Sorry for the delay with this-it's for the same reason Spring Conditions was delayed! Since our last chapter was posted, I graduated from pharmacy school, and had to both study for (and pass!) my board exams so that I could officially start work as a licensed pharmacist. There were 2 board exams and this was a lot of pressure... ergo the massive delay. Thanks so much for your patience (and thank you to my co-author brighterthanroses for her patience as well)! We hope you enjoy the chapter! =)
"This. Is fucking amazing!" Janis says with a laugh, circling around the console room, her eyes bright and arms open.
They'd spent the past few hours exploring the TARDIS—this version of the ship doesn't have the full array of rooms as its counterpart in the other universe but all the same, it enchants her. The first stop is—of course—the music room. Janis makes a beeline for the guitar he keeps tucked away in the corner, ignoring the 33-string bazantar and the circular harp. Granted it's not as impressive a collection as the thousands of instruments he'd managed to acquire in the other universe, but even so—there are more impressive things in there than just a Fender Kingman he'd bought on sale at a store on Denmark Street just last week.
As Janis's fingers gently skim over the shellacked wood grain of the flattop acoustic though, he draws in his breath, holding back the joke he was going to make about it—the guitar would be something new to her after all. Fender hadn't started that line until well after her death—in the other universe, at least. She picks up the guitar and sits, legs crossed casually on the floor in front of her. She tunes it by ear—downtuning the 6th string into the drop D tuning that wouldn't become popularized for decades—strums experimentally, and then changes her mind, tightening the string back into a perfectly tuned E. She brushes the strings with the side of her thumb, pushing the tight metal strings on the neck of the guitar under the calloused pads of her fingers, and strokes out a few chords he recognizes straightaway—the opening to Mercedes Benz. It was the last song she'd ever recorded in the other universe, and one of the few songs she'd written herself. She pauses after a few bars, looking back up at him and Rose with a smile.
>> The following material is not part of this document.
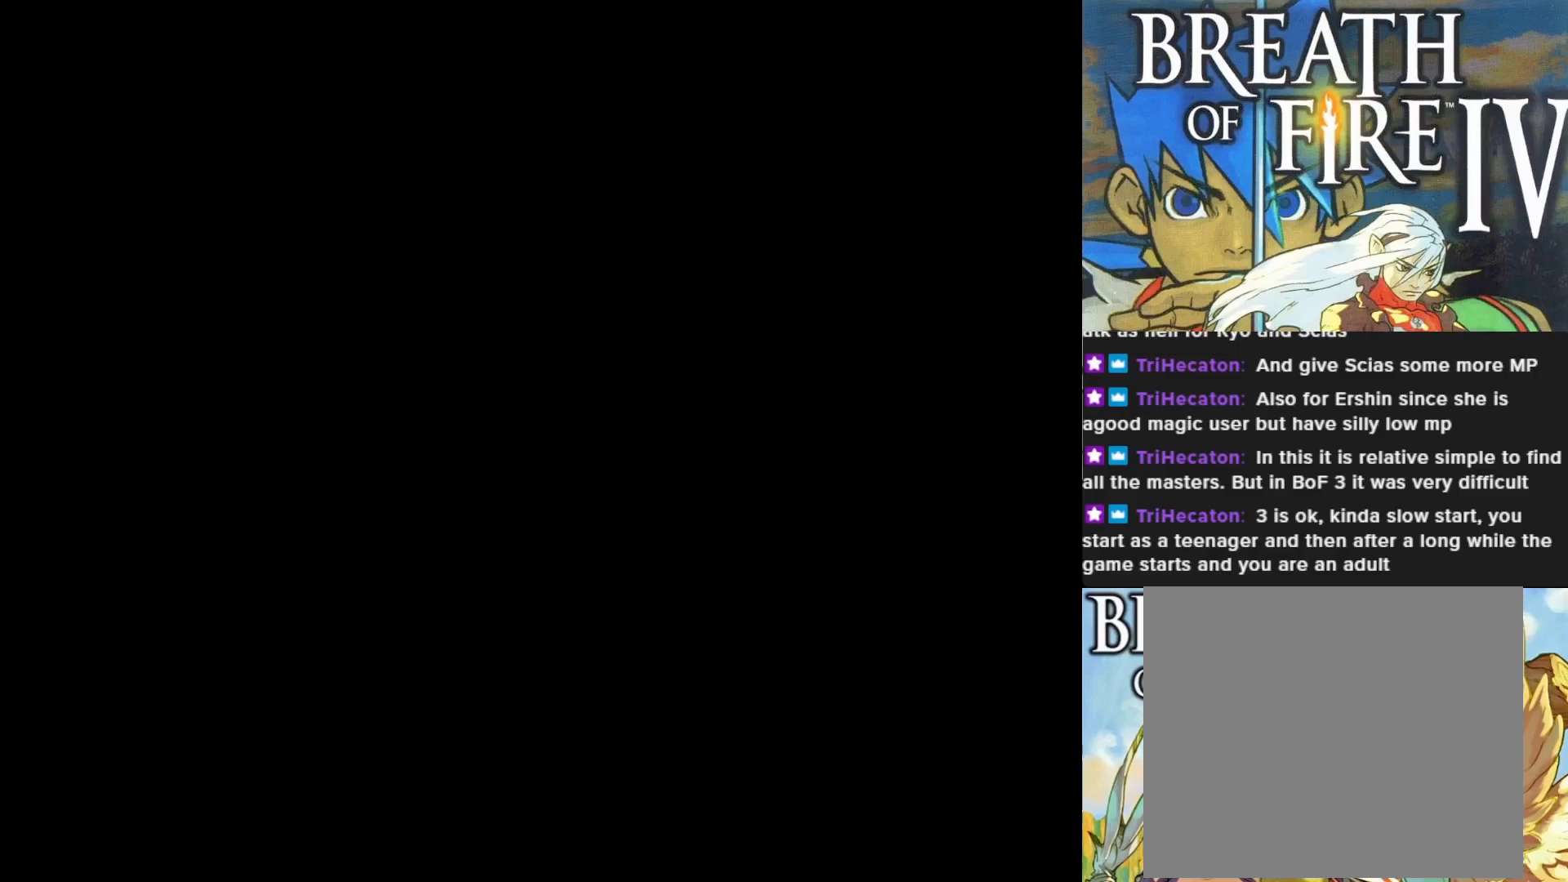
{"buttons": [], "left_stick": "center", "events": []}
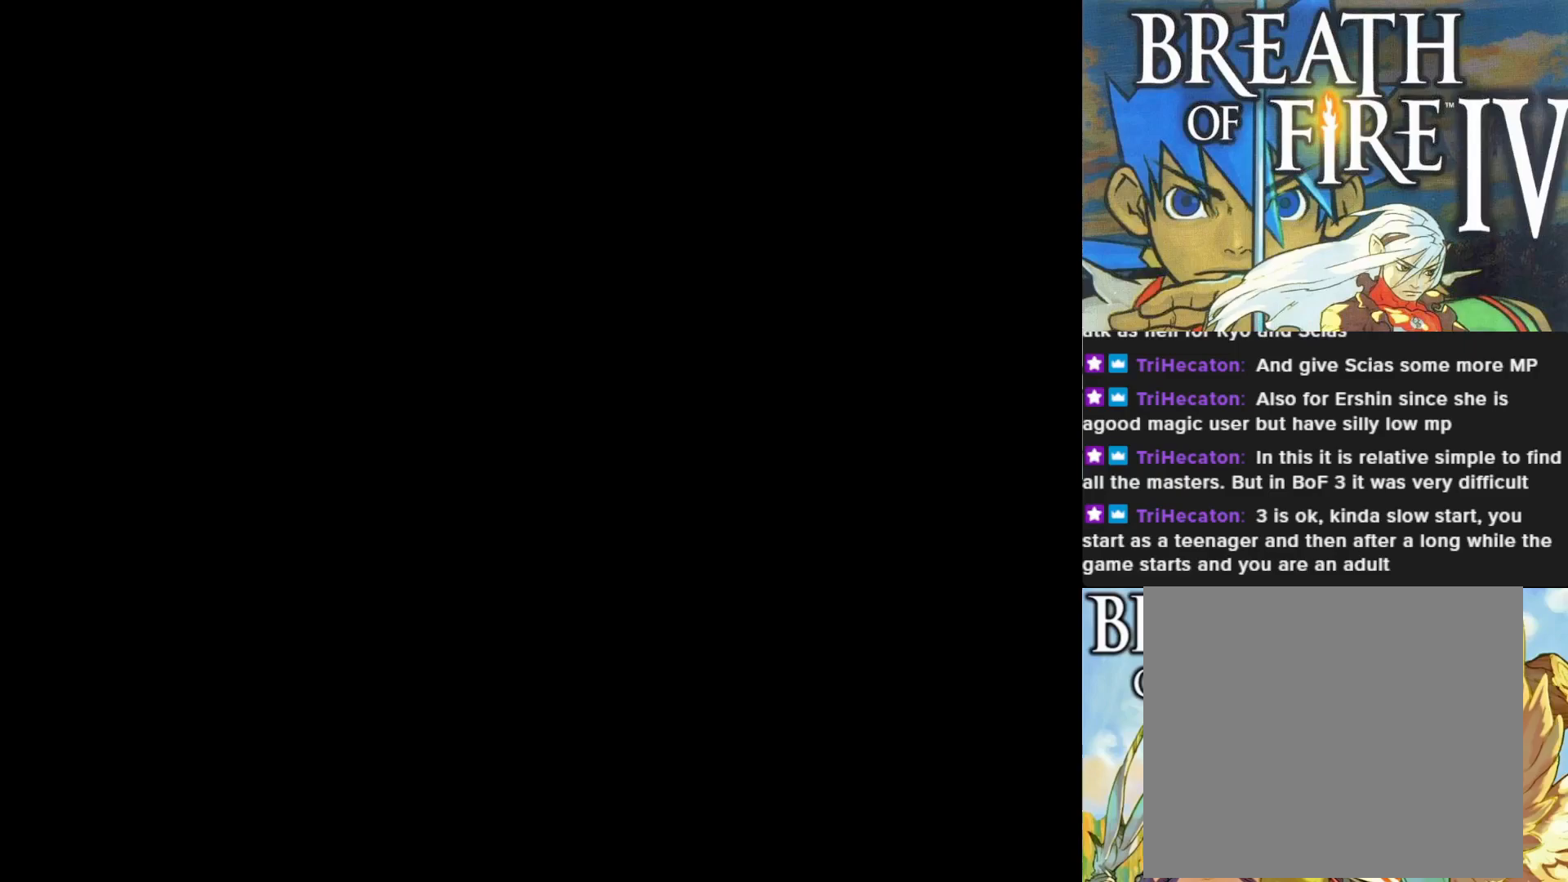
{"buttons": [], "left_stick": "center", "events": []}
"Just something I've been playing around with," she says, her gravelly voice soft and almost shy. "I like to try new things."
"'S beautiful—more than, even," Rose says. "It makes me want to—"
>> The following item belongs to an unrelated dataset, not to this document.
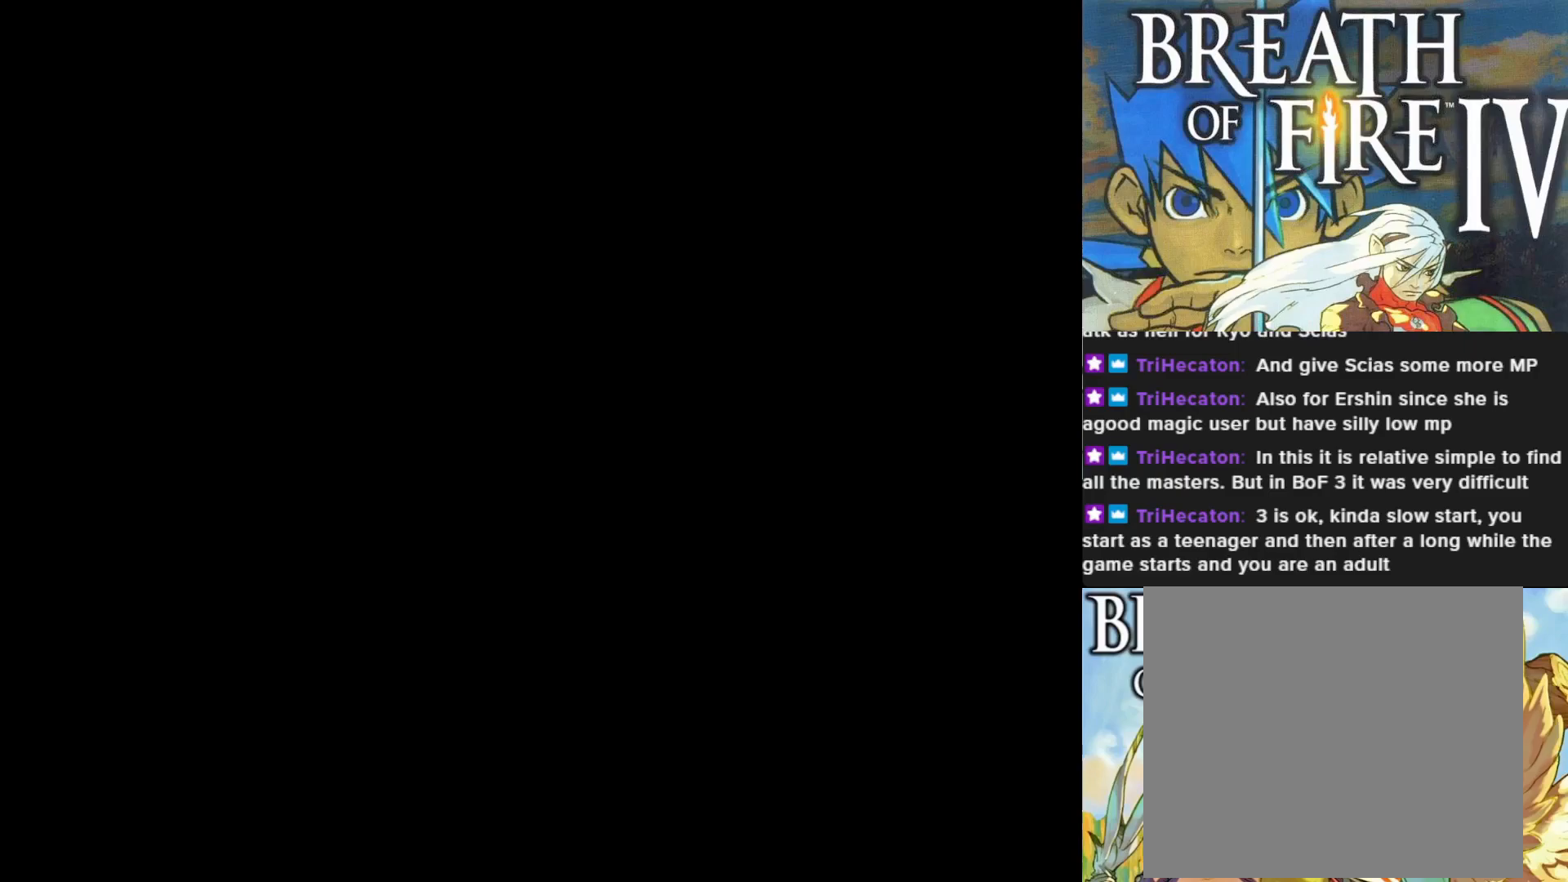
{"buttons": [], "left_stick": "center", "events": []}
Rose makes an expansive, gripping motion with her hands in lieu of finding the words she's looking for, and Janis laughs, grabbing a hold of one of Rose's outstretched hands to haul herself up.
"I'm glad you think so. That's why it's called the blues, English. You're not supposed to skim over the top of it, like your feelings are above it. You're supposed to get down into it… really feel it, you know? The instrument though—man, that's what's beautiful."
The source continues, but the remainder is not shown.